Venons-en maintenant à cette grande nation pluri-millénaire qui est la Chine, communément nommée Empire du milieu, expression chinoise d'antan démontrant déjà l'influence de ce mastodonte asiatique. De fait, il convient de ne pas prendre le peuple chinois pour un peuple féodal. Or, indiscutablement, les pressions des droitdl'hommiste pour imposer la démocratie conjuguée à la pression des américains pour réévaluer le Yuan ne peuvent qu'éloigner la Chine des valeurs occidentales d'une part, et indique à la Chine la voie "raisonnée" à suivre d'autre part. Car la Chine ne peut pas se permettre d'instaurer une démocratie. De même qu'elle fait ce qu'elle veut avec sa monnaie: il n' y a que nos amis de la BCE qui prétendent à une monnaie forte et qui s'inquiètent lorsque celle-ci baisse.
En outre, contrairement à ce que les gens croient, la Chine n'est pas une pays, c'est un empire constitué d'immenses territoires morcelés et de surcroît, souvent entrain à de nombreux conflits au sein d'eux mêmes (confère le problème des Ouïgours). Le Tibet est, à cet égard la parfaite illustration. Une région déclare faire sécession, il semble normal que le gouvernement chinois intervienne. Peut-être pas par la force certes, mais il doit néanmoins intervenir pour assurer l'unité de la nation. Ainsi en  irait-il de même si la Bretagne ou l'Alsace déclarait faire sécession. On peut comprendre les réticences chinoises  vis-à-vis d'une espèce d'intrusion occidentaliste dans ses affaires intérieures. Il y a un peu plus de 20 ans, le premier secrétaire du Parti Communiste de l'Union Soviétique (PCUS) Mikhail Gorbachev lançait sa fameuse Glasnost qui instaura davantage de liberté d'expression. Quelques années plus tard, URSS n'était plus. La Chine sait que si elle instaure la démocratie sous impérium occidentaliste, il se peut fort qu'elle subisse le même sort funeste qui amena la fin de l'Union soviétique.
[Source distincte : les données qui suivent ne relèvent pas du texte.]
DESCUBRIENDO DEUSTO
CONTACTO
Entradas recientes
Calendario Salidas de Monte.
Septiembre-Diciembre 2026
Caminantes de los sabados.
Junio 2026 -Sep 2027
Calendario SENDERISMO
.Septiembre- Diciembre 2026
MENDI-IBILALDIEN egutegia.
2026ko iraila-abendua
Par conséquent, hâtons-nous de tout sentimentalisme et défendons l'idée d'avoir des relations fortes et raisonnables avec cette grande puissance (voire superpuissance) du monde de demain qui est la Chine et cessons toute politique d'ingérence qui de toute façon serait par essence contre-productive. L'ère du droit d'ingérence doit être révolu et celui d'un équilibre rationnel des puissances du monde revenir en force tout en défendant la Charte de l'Organisation des Nations Unies et ses principes intrinsèques. Par ailleurs, nous connaissons les problèmes de la Chine: faiblesse de la demande intérieure (40% de son PIB) du fait d'un Yuan faible (privilégiant l'export), consommation atone à mettre en partie sur l'autel d'un taux d'épargne très élevé,  problèmes démographiques liés à des politiques malthusiennes en la matière (...) qui ne se résoudront pas par l'unique démocratie. Enfin, n'oublions pas que nous, européens sommes très mal placés pour donner des leçons de démocratie dès lors qu'une Commission européenne intégralement non-élue s'est donnée pour but de détruire les États et ses services publics qui les composent.
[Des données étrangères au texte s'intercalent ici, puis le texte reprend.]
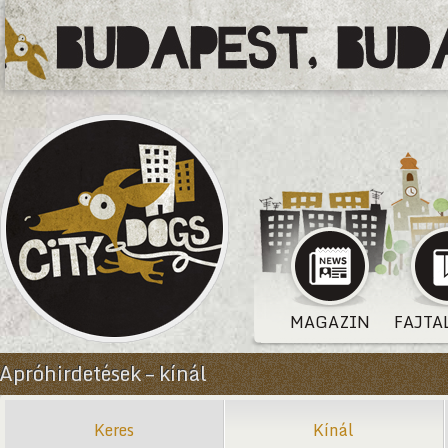
MAGAZIN
FAJTA
Apróhirdetések – kínál
Keres
Kínál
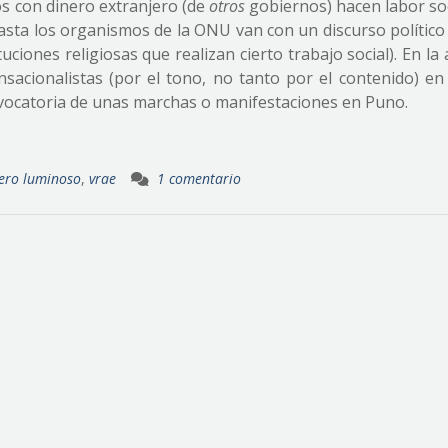
 con dinero extranjero (de
otros
gobiernos) hacen labor soc
hasta los organismos de la ONU van con un discurso político
ituciones religiosas que realizan cierto trabajo social). En la
sacionalistas (por el tono, no tanto por el contenido) e
onvocatoria de unas marchas o manifestaciones en Puno.
ero luminoso
,
vrae
1 comentario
Dans ce billet, nous avons tenté de démontrer à quel point l'arrogance du monde occidental vis-à-vis de la Chine et de la Russie était patente. Critique des USA sur le Yuan alors que eux aussi jouent sur la monnaie pour doper leurs exportations, et critique sur le thème de la démocratie. Or, indubitablement, nous devons mettre au crédit de V.Poutine sa capacité a avoir restauré l'autorité de l'État après qu'une  poignée d'oligarques s'était accaparée des ruines de l'économie ex-soviétique. Quant aux Européens, dont les droit de l'hommistes sont parfaitement représentés par Kouchner et consorts devraient plutôt faire profil bas quand on voit la capacité de l'UE et de sa Commission à nier les peuples en permanence.


Par Deniz Servantie et Stanislas Korst.